Am 30.04.2019 um 21:08 schrieb Marek Vasut:
On 4/30/19 8:56 PM, Simon Goldschmidt wrote:
Hi all,
Hi,
I added some of those I think worth discussing this.
I was chasing a reboot problem on one of our cyclone5 boards today. That board boots from a "n25q256a" qspi flash. Up to now, U-Boot configures the boot ROM to just jump to OCRAM when rebooting and hope that the SPL is still there and fully working (nothing's overwritten).
For a long running production board, this is of course crap, as a pointer running wild could always overwrite the SRAM. But there was not much we could do about it as long as U-Boot and/or Linux were putting out 32 Mbyte chip into 4-byte mode: it's not accessible by the Boot ROM unless in 3-byte mode. And while Linux "reboot" could reset the chip into 3-byte mode, "reboot -f" and U-Boot "reset" can't.
Now with U-Boot and Linux having everything in place to leave the spi-nor in 3-byte mode (as required for the Boot ROM) using 4-byte opcodes, I thought rebooting from Linux would now work with loading the SPL from qspi (by disabling the magic that tells the Boot ROM to jump to OCRAM).
Well, if the chip is in the middle of some operation (erase or page program) and you reset the CPU just at the right moment, leaving the chip in 3byte addressing mode won't help you anyway.
Right, but unfortunately, that's not an issue for us :-)
The only reliable solution is to connect reset to the SPI NOR chip and trigger the reset. Of course, some SPI NORs have a reset line, but it is not connected internally, which is a fantastic design. I think the N25Q256 had exactly such a problem, but only on some revisions, to make it even more messed up.

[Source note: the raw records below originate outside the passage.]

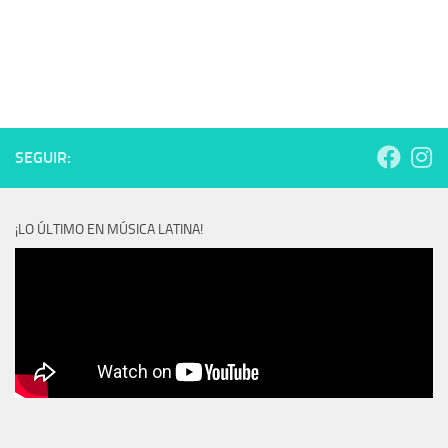
SEGUIR:
¡LO ÚLTIMO EN MÚSICA LATINA!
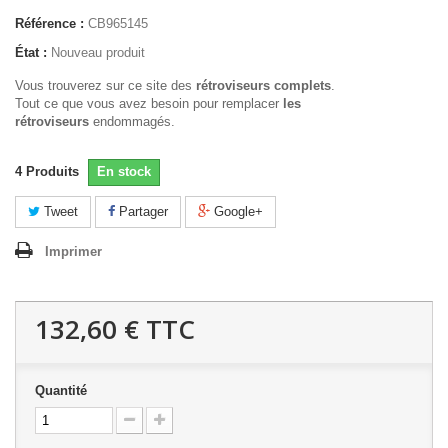
Référence :
CB965145
État :
Nouveau produit
Vous trouverez sur ce site des
rétroviseurs complets
.
Tout ce que vous avez besoin pour remplacer
les
rétroviseurs
endommagés.
4
Produits
En stock
Tweet
Partager
Google+
Imprimer
132,60 €
TTC
Quantité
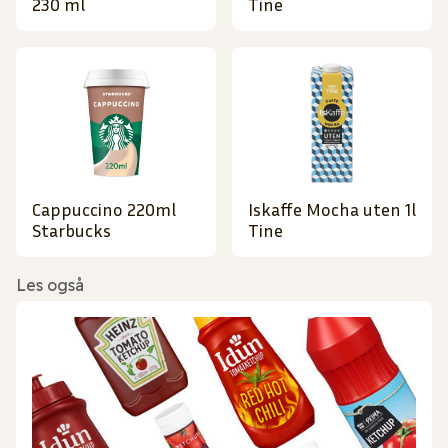
230 ml
Tine
Cappuccino 220ml
Iskaffe Mocha uten 1l
Starbucks
Tine
Les også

Yeah, well, let's just assume there *are* boards that either use spi-nor chips without a working reset line and there *are* boards with spi-nor chips having a reset line that is just not connected...
However, I found the Boot ROM still cannot load the SPL because it tries to load at 100 MHz (while on cold boot, it loads with 6.25 MHz).

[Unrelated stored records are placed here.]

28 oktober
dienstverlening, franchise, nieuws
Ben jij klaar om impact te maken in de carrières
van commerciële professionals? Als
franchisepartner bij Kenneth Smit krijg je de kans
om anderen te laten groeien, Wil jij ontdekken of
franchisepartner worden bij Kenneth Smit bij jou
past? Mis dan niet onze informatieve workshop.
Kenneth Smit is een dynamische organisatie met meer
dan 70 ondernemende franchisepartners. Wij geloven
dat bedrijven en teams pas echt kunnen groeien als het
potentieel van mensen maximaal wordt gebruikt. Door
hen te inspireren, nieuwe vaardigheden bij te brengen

Interesting, I didn't know that one. I doesn't seem to have made it into the tree, but it's a different thing slightly: it prevents the Boot ROM jumping to OCRAM, but that's what I did and it still fails as the Boot ROM uses a constant divider "4" resulting in loading SPL with 100 MHz from the qspi chip. And that somehow fails.
If I change the handoff files so that the qspi core runs at 200 MHz instead of 400 MHz, it works (qspi loaded with 50 MHz), but I think cold reset would still be better...

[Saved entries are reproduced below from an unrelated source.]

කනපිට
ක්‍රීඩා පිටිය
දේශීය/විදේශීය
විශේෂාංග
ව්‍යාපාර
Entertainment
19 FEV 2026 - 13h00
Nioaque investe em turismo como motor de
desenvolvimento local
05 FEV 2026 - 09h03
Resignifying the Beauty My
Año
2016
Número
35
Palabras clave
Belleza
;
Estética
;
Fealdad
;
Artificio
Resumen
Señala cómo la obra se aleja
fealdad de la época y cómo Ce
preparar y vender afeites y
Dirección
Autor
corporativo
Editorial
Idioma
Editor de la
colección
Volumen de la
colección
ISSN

However, when triggering cold reset instead of warm reset in rstmgr ctrl register [1], it works fine (and qspi clock is 6.25 MHz).
Now the question is: why do we trigger warm reset instead of cold reset?
I'd like to know that too. But it's likely because of various AMP setups, where the second CPU or the FPGA do something and you don't want to interrupt that operation by the primary CPU's reset. I haven't seen such deployments much myself though.
Ok, from reading the above thread, I guess there might be use cases for the warm reset but not for us. So I can make Linux using cold reset via a Kernel command line parameter but I can't do it for U-Boot.
Looks like we need a method to control this for U-Boot. Unless someone comes up with a better explanation, that is.
Regards, Simon
Isn't cold reset more stable, e.g. when rebooting watchdog-like? Linux also uses warm reset by default, but I'm tempted to send a patch for both U-Boot and Linux to use cold reset by default.
Any insight on the consequences of using cold reset instead of warm reset would be really appreciated!